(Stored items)

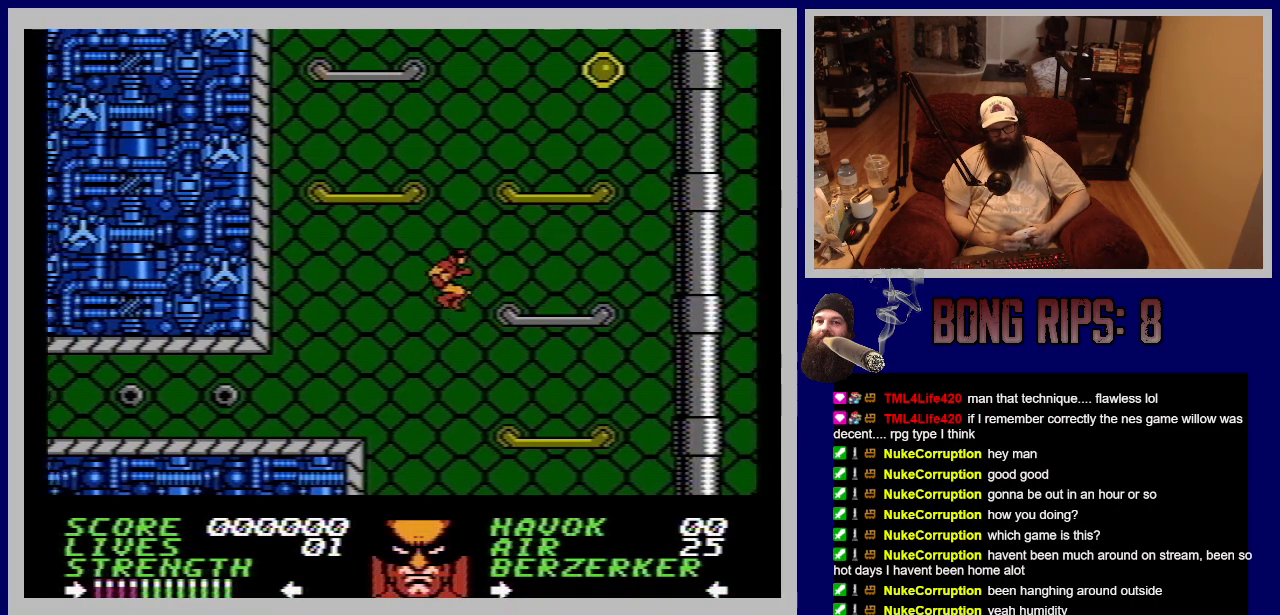
{"buttons": [], "events": [[117, "A", "up"], [300, "DPAD_RIGHT", "up"]]}
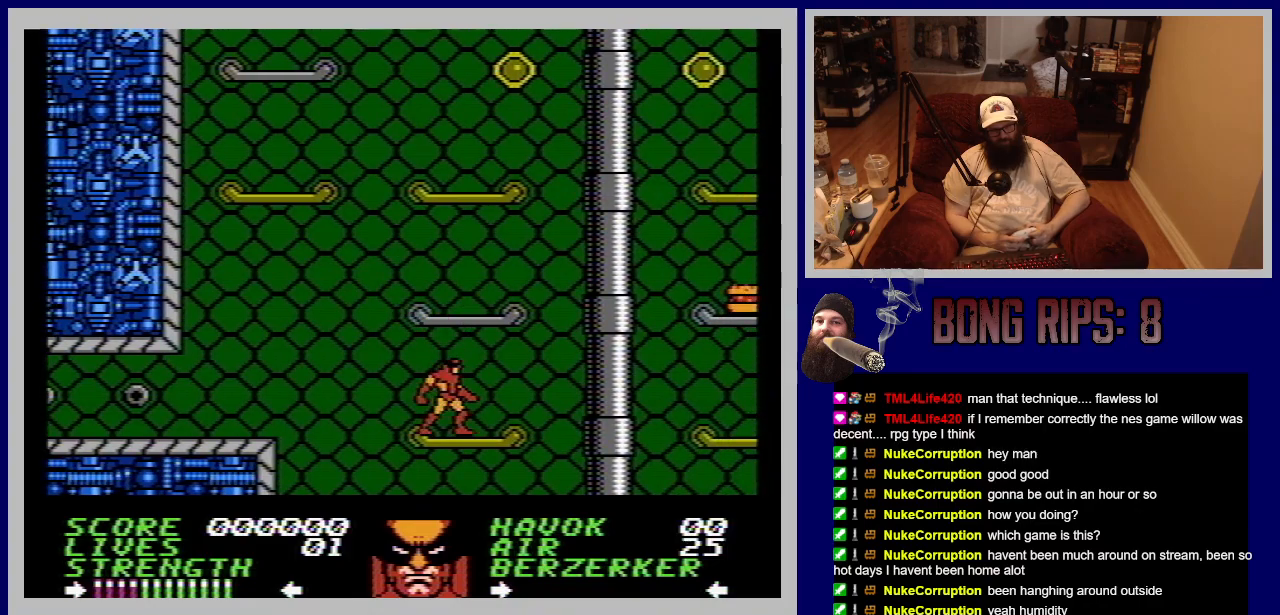
{"buttons": ["A"], "events": [[300, "A", "down"]]}
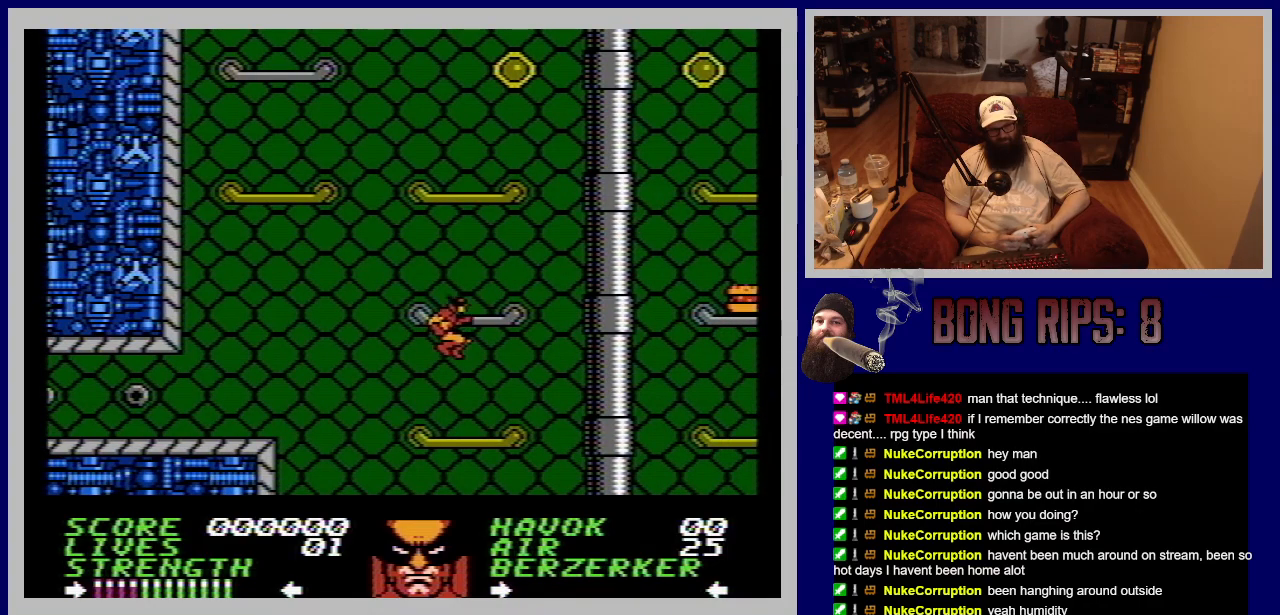
{"buttons": [], "events": [[283, "A", "up"]]}
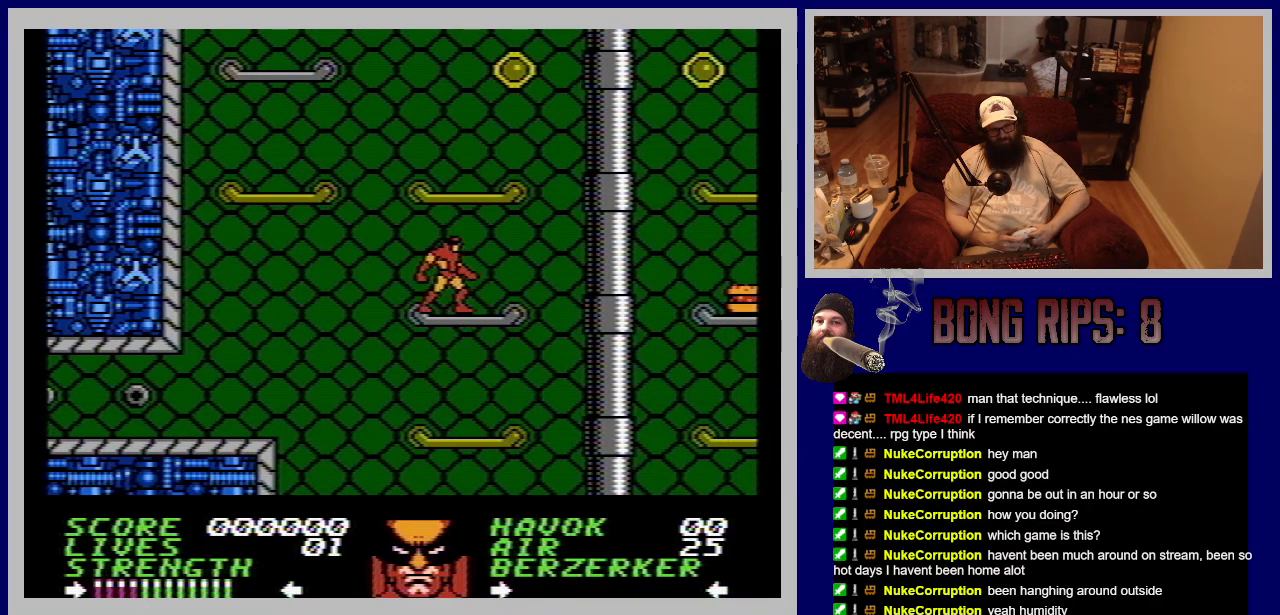
{"buttons": [], "events": [[33, "A", "down"], [450, "A", "up"]]}
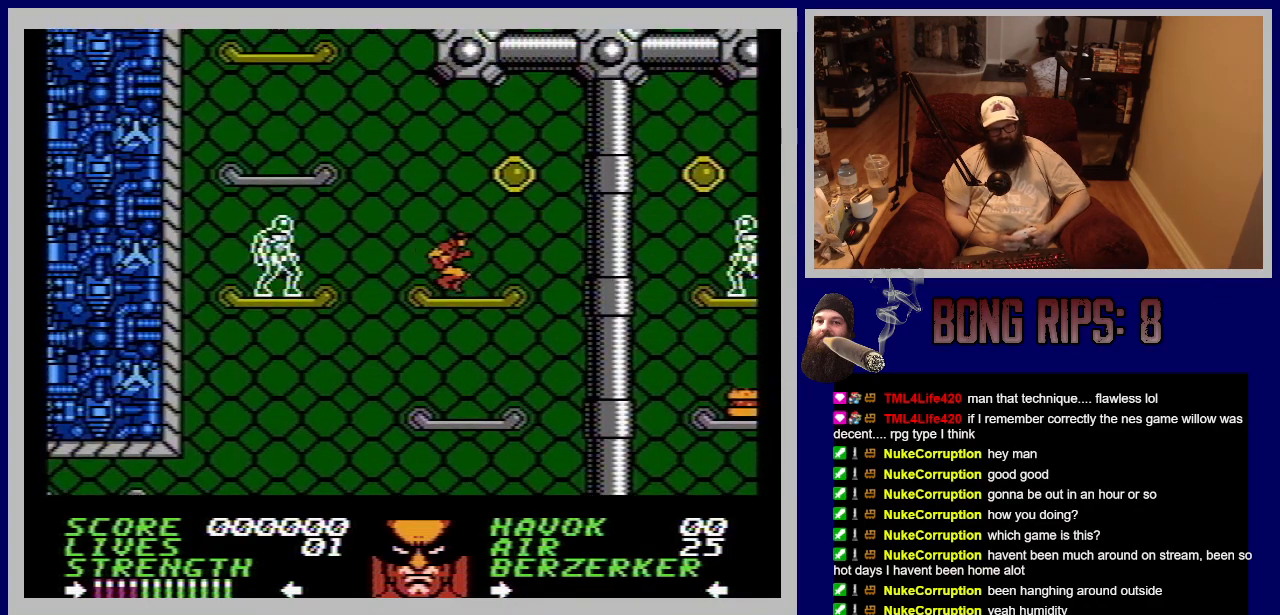
{"buttons": ["B"], "events": [[200, "DPAD_LEFT", "down"], [350, "DPAD_LEFT", "up"], [383, "B", "down"]]}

__What this task involves__.
Reproduce each line of the records exactly and exclude any images.

__Response to this task__.
{"buttons": [], "events": [[117, "A", "up"], [300, "DPAD_RIGHT", "up"]]}
{"buttons": ["A"], "events": [[300, "A", "down"]]}
{"buttons": [], "events": [[283, "A", "up"]]}
{"buttons": [], "events": [[33, "A", "down"], [450, "A", "up"]]}
{"buttons": ["B"], "events": [[200, "DPAD_LEFT", "down"], [350, "DPAD_LEFT", "up"], [383, "B", "down"]]}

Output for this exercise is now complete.